Polish phonology and morphology through the lens of distributional semantics

arXiv cs.CL / 4/3/2026

💬 OpinionSignals & Early TrendsIdeas & Deep AnalysisModels & Research

Key Points

  • The paper uses distributional semantics to test whether Polish phonological and morphonological structure is mirrored in semantic embedding space, focusing on consonant clusters and complex word forms.
  • Experiments with techniques like t-SNE, Linear Discriminant Analysis, and discriminative learning show that embeddings encode not only morphosyntactic features (case, gender, number, tense, aspect) but also sub-lexical information such as phoneme-string patterns.
  • The study reports that phonotactic complexity, morphotactic transparency, and available morphosyntactic categories can be predicted from embeddings without explicitly using the surface forms.
  • It argues that a discriminative lexicon model built on embeddings can support highly accurate predictions for comprehension and production, due to strong structural correspondences between semantic and form spaces.

Abstract

This study investigates the relationship between the phonological and morphological structure of Polish words and their meanings using Distributional Semantics. In the present analysis, we ask whether there is a relationship between the form properties of words containing consonant clusters and their meanings.
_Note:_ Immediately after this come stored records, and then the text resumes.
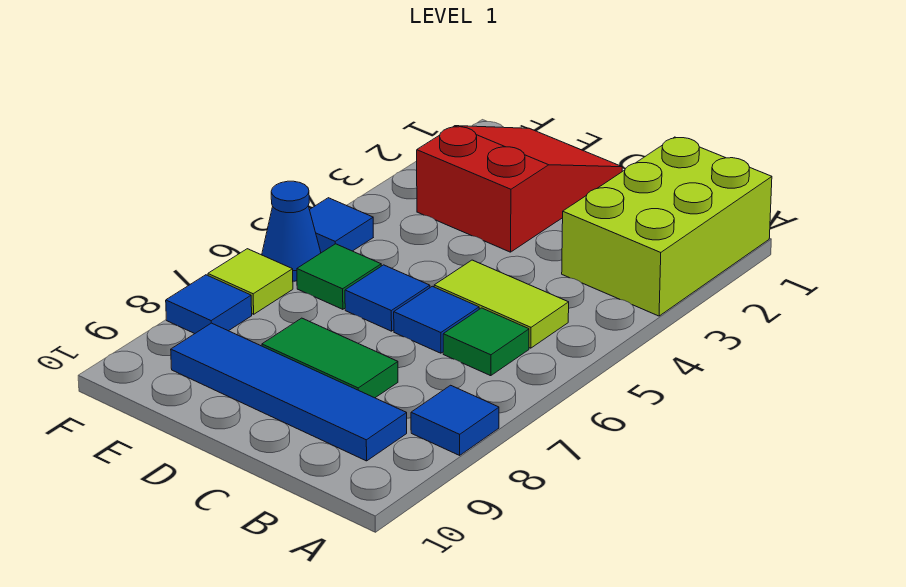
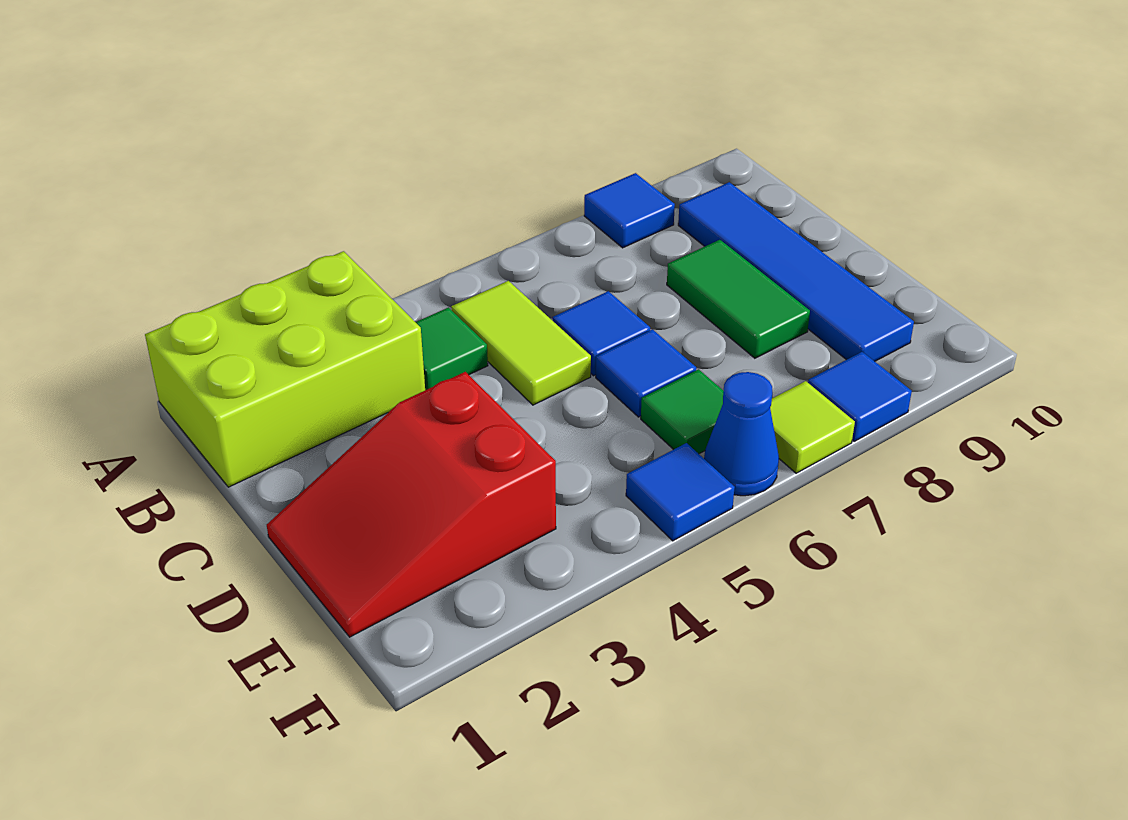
green 1x1 tile [443,308,529,376] -> green 1x1 tile moved to [416,308,488,390]

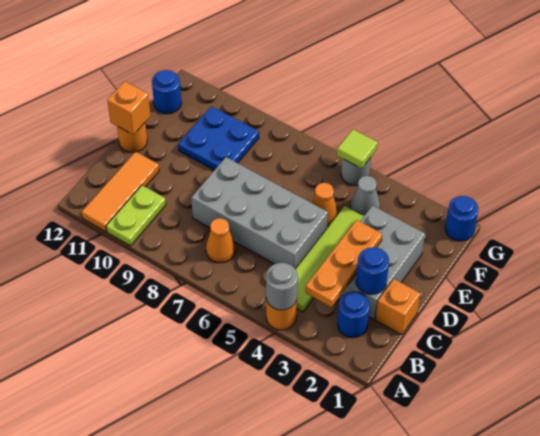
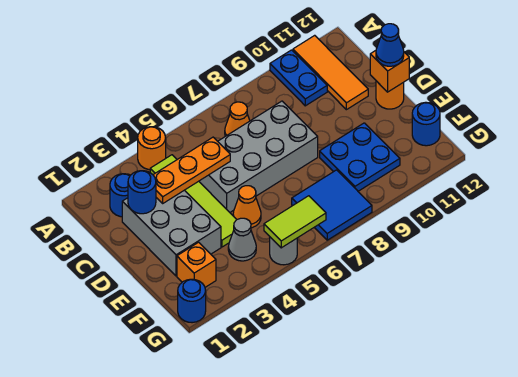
grey 1x1 round brick [266,263,298,310] -> none
lime 1x2 plate [106,185,166,246] -> blue 1x2 plate [270,50,327,106]
orange 1x3 plate [305,220,382,307] -> orange 1x3 plate turned to [153,137,230,203]
orange 1x1 brick [376,279,420,335] -> orange 1x1 brick moved to [177,242,216,287]
none -> blue 1x1 cone [376,24,404,66]
none -> blue 2x2 tile [292,170,372,240]
lime 1x1 tile [337,130,378,168] -> lime 1x2 tile [264,196,326,248]

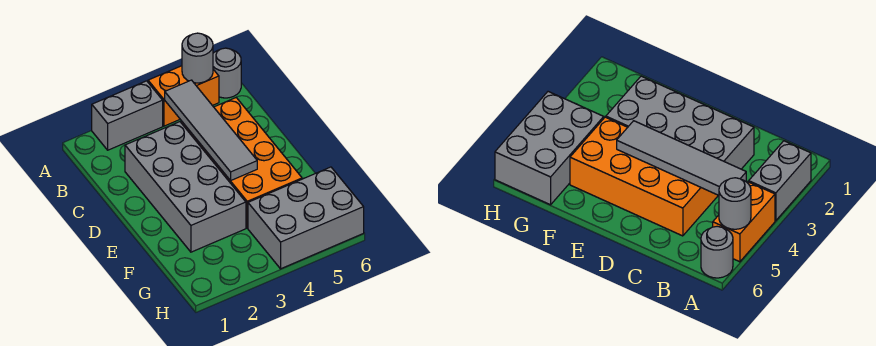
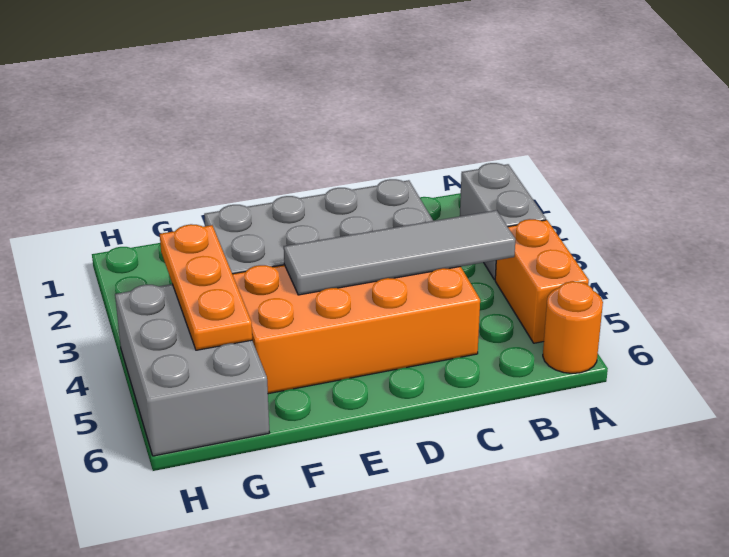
grey 1x1 round brick [182,33,213,83] -> none
grey 1x1 round brick [213,48,241,98] -> orange 1x1 round brick [543,281,603,373]
none -> orange 1x3 plate [160,224,252,350]

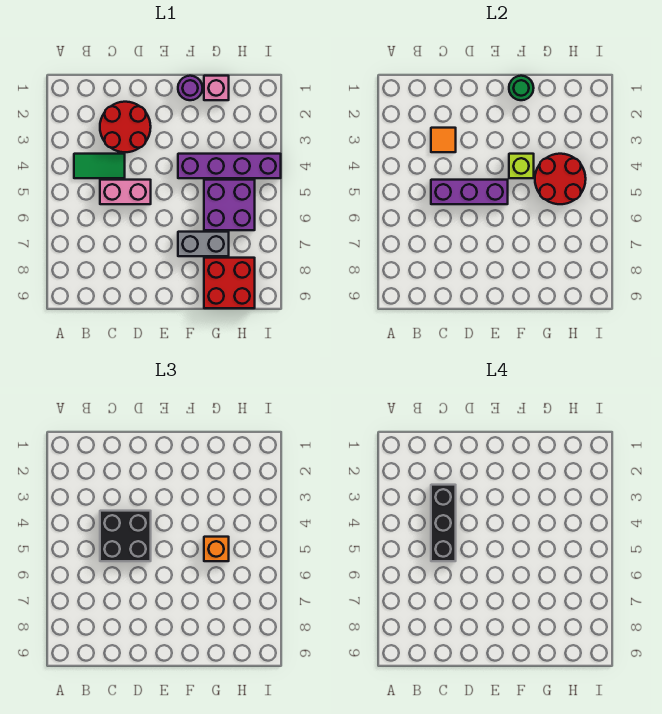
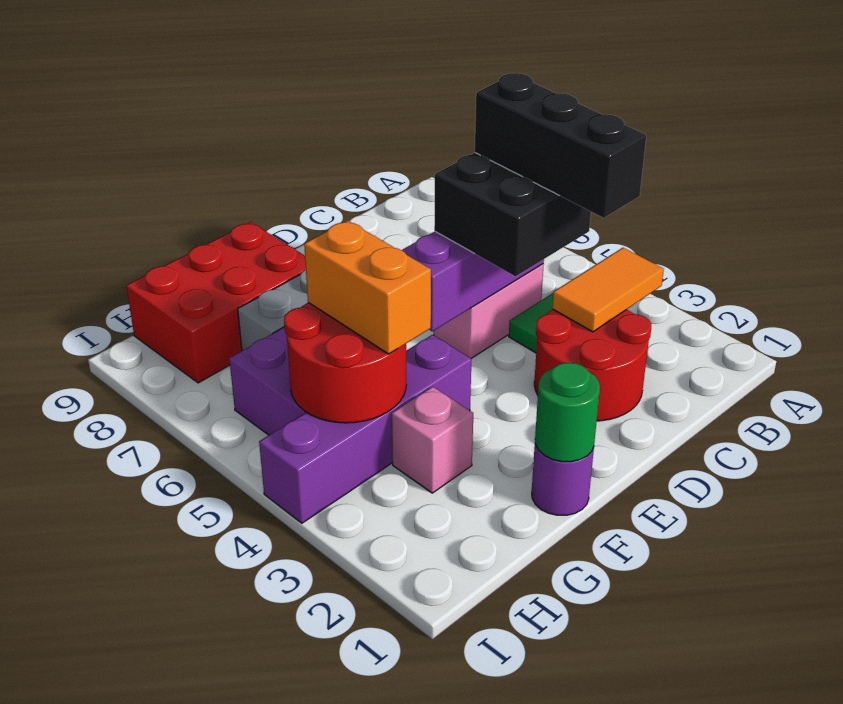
orange 1x1 tile [431,128,456,152] -> orange 1x2 tile [552,248,664,332]
lime 1x1 brick [509,154,534,178] -> none
pink 1x1 brick [204,76,229,100] -> pink 1x1 brick moved to [392,387,473,493]
orange 1x1 brick [204,537,229,561] -> orange 1x2 brick [304,220,431,354]
red 2x2 brick [204,258,255,308] -> red 2x3 brick [126,222,306,383]

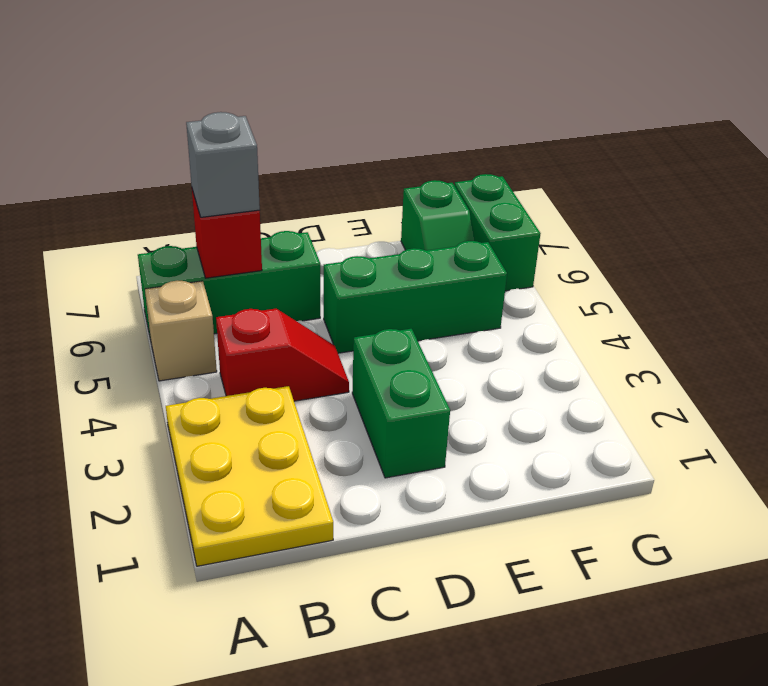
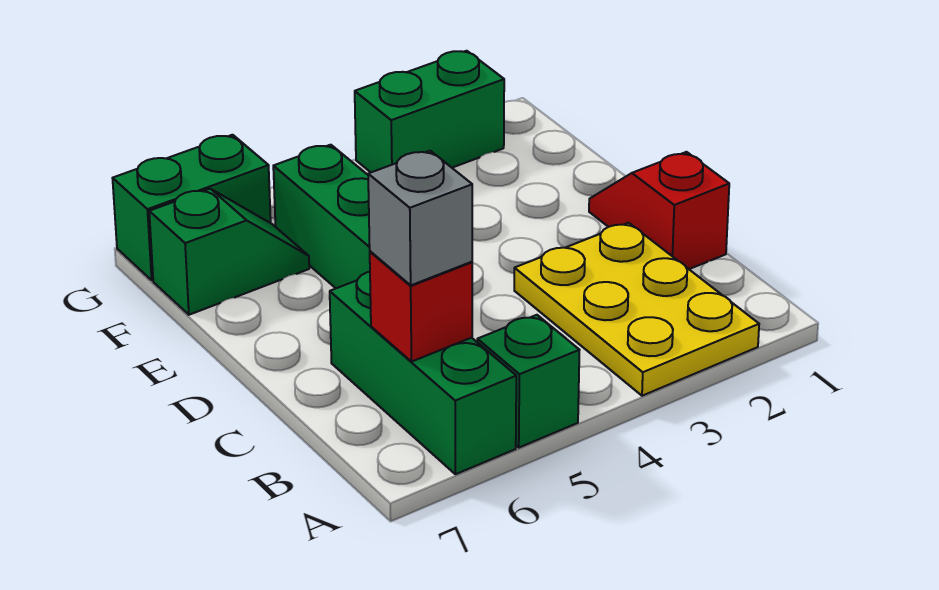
yellow 2x3 plate [166,386,333,566] -> yellow 2x3 plate turned to [514,223,759,396]
tan 1x1 brick [145,281,217,381] -> green 1x1 brick [477,315,579,448]
red 1x2 slope [216,309,349,401] -> red 1x2 slope moved to [589,152,729,269]
green 1x2 brick [352,329,450,478] -> green 1x2 brick moved to [355,51,504,172]

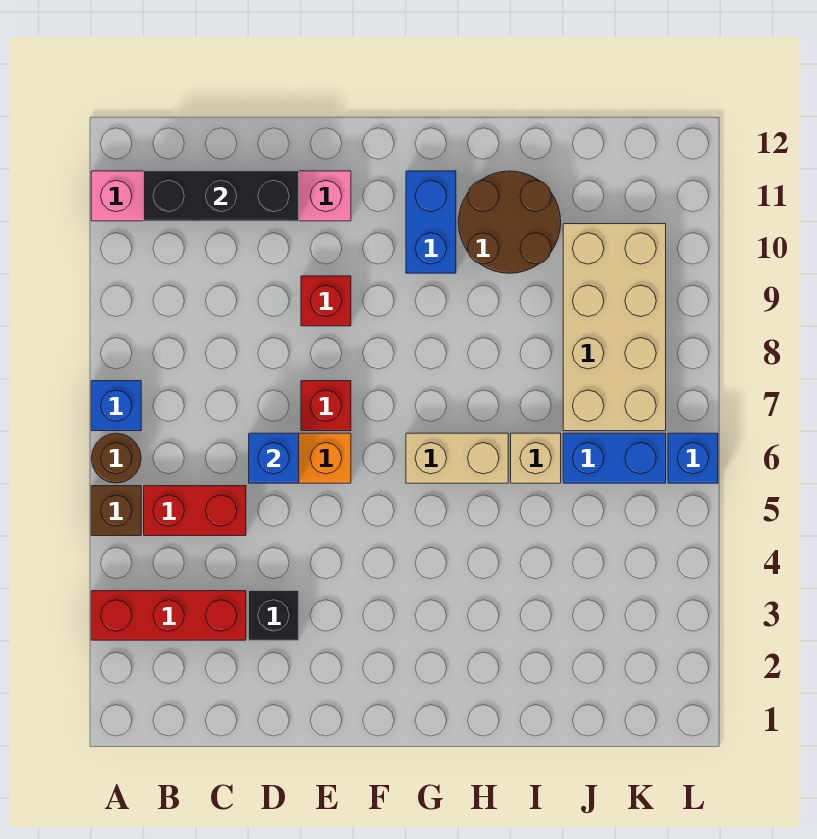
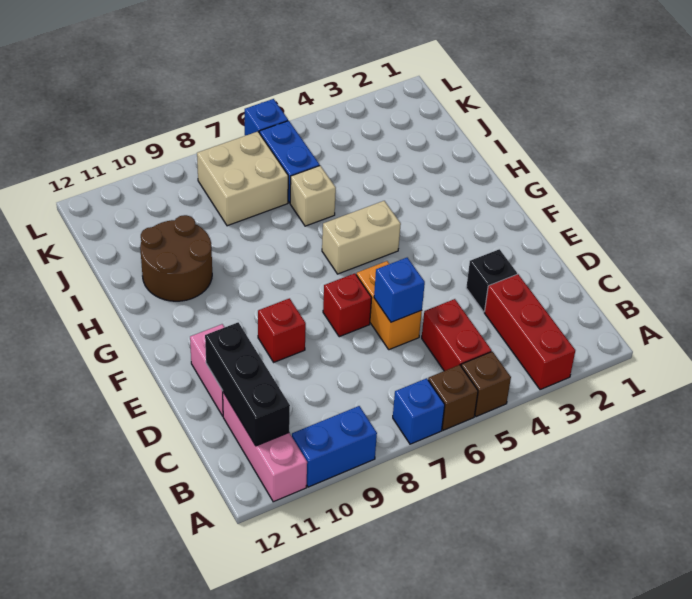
brown 1x1 round brick [91,433,141,483] -> brown 1x1 brick [428,365,478,430]
tan 1x2 brick [406,433,508,483] -> tan 1x2 brick turned to [322,201,401,274]
blue 1x2 brick [406,171,456,273] -> blue 1x2 brick moved to [292,406,377,487]
tan 2x4 brick [563,224,666,431] -> tan 2x2 brick [197,132,288,226]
Is the phonological and morphonological structure of complex words mirrored in semantic space? We address these questions for Polish, a language characterized by non-trivial morphology and an impressive inventory of morphologically-motivated consonant clusters. We use statistical and computational techniques, such as t-SNE, Linear Discriminant Analysis and Linear Discriminative Learning, and demonstrate that -- apart from encoding rich morphosyntactic information (e.g. tense, number, case) -- semantic vectors capture information on sub-lexical linguistic units such as phoneme strings. First, phonotactic complexity, morphotactic transparency, and a wide range of morphosyntactic categories available in Polish (case, gender, aspect, tense, number) can be predicted from embeddings without requiring any information about the forms of words. Second, we argue that computational modelling with the discriminative lexicon model using embeddings can provide highly accurate predictions for comprehension and production, exactly because of the existence of extensive information in semantic space that is to a considerable extent isomorphic with structure in the form space.